High-availability (HA) architectures are computer systems designed to, as best as possible, ensure continuous data and application availability, even when application components fail. These systems are typically used for applications that have a high cost associated with every moment of downtime. Example applications include Wall Street trading software (e.g., investment firms) and transportation/logistics tracking (e.g., package delivery companies). Since occasional failures are unavoidable, it is extremely important to reduce the amount of time it takes to recover from a failure in these systems.

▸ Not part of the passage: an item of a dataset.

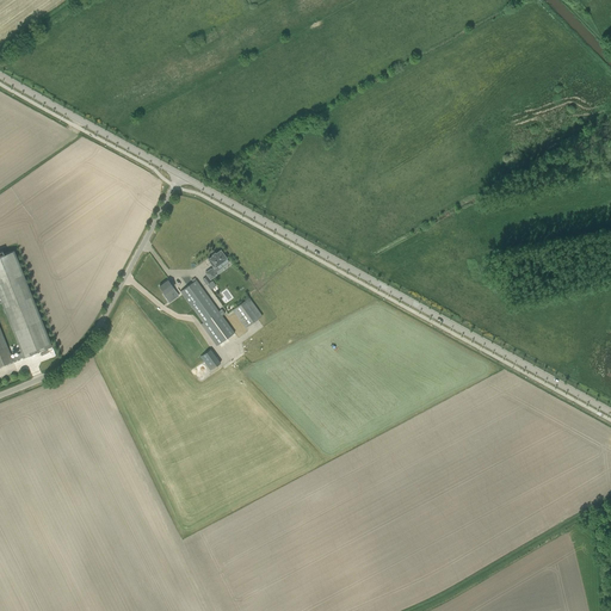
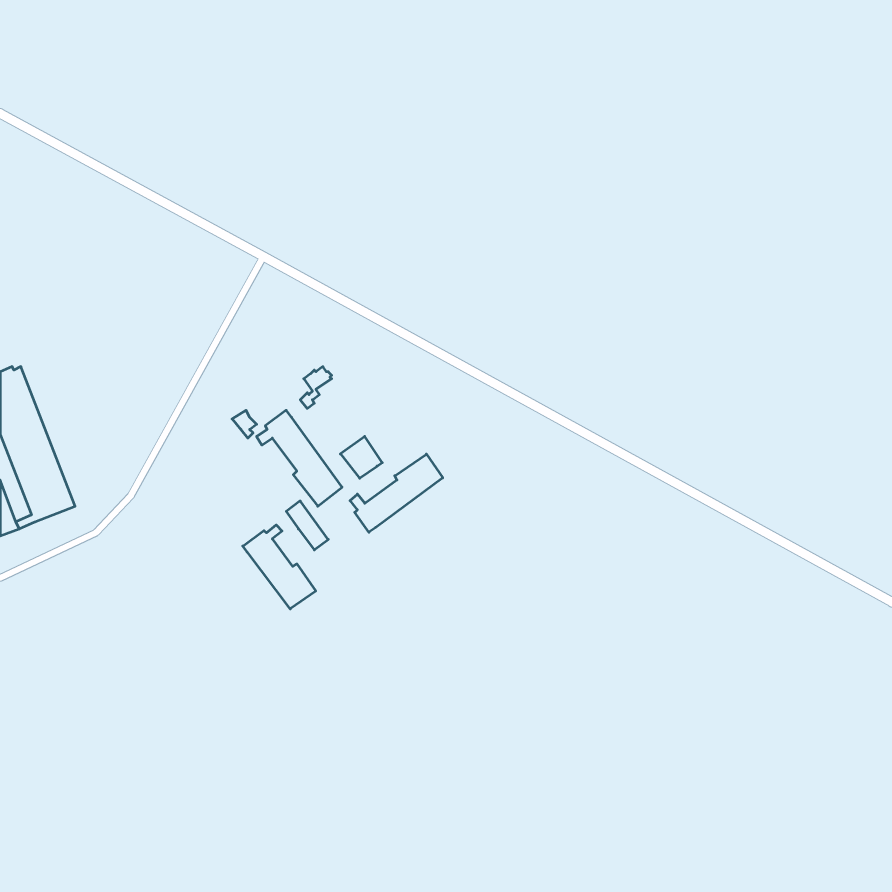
building: none -> [350,454,443,532]
building: none -> [243,525,316,609]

The most common failure to occur in HA systems is an individual machine failure. Here, one of the machines or components in the system will stop working. In order to protect against such failures, redundant machines or components are commonly used. FIG. 1 is a figure illustrating a typical redundant architecture for a database application. A pool of application servers processes requests from clients. If one of the application servers fails, another application server is available to take its place. The application servers, in turn, retrieve and modify data from a database. To ensure that the HA system continues to operate even if a database fails, multiple database server components are organized into an operating system level cluster 100. In this case, two database servers 102, 104 are configured as a cluster. The standby database 104 is kept in a running state, and in case of failure it automatically steps in for the primary database 102. The standby database 104 is alerted to a failure in the primary database 102 when it fails to receive a heartbeat signal. The standby database 104 is kept up-to-date by periodic database-level or disk-level replication of the primary database 102.
The main drawback of these types of architectures, however, is that the time to recover is lengthy. The standby database 104 needs to process the transaction and recovery logs left behind by the primary database 102 before it can start servicing requests. This results in an unacceptably long failover time (typically several minutes).
What is needed is a solution that reduces failover time to an acceptable level.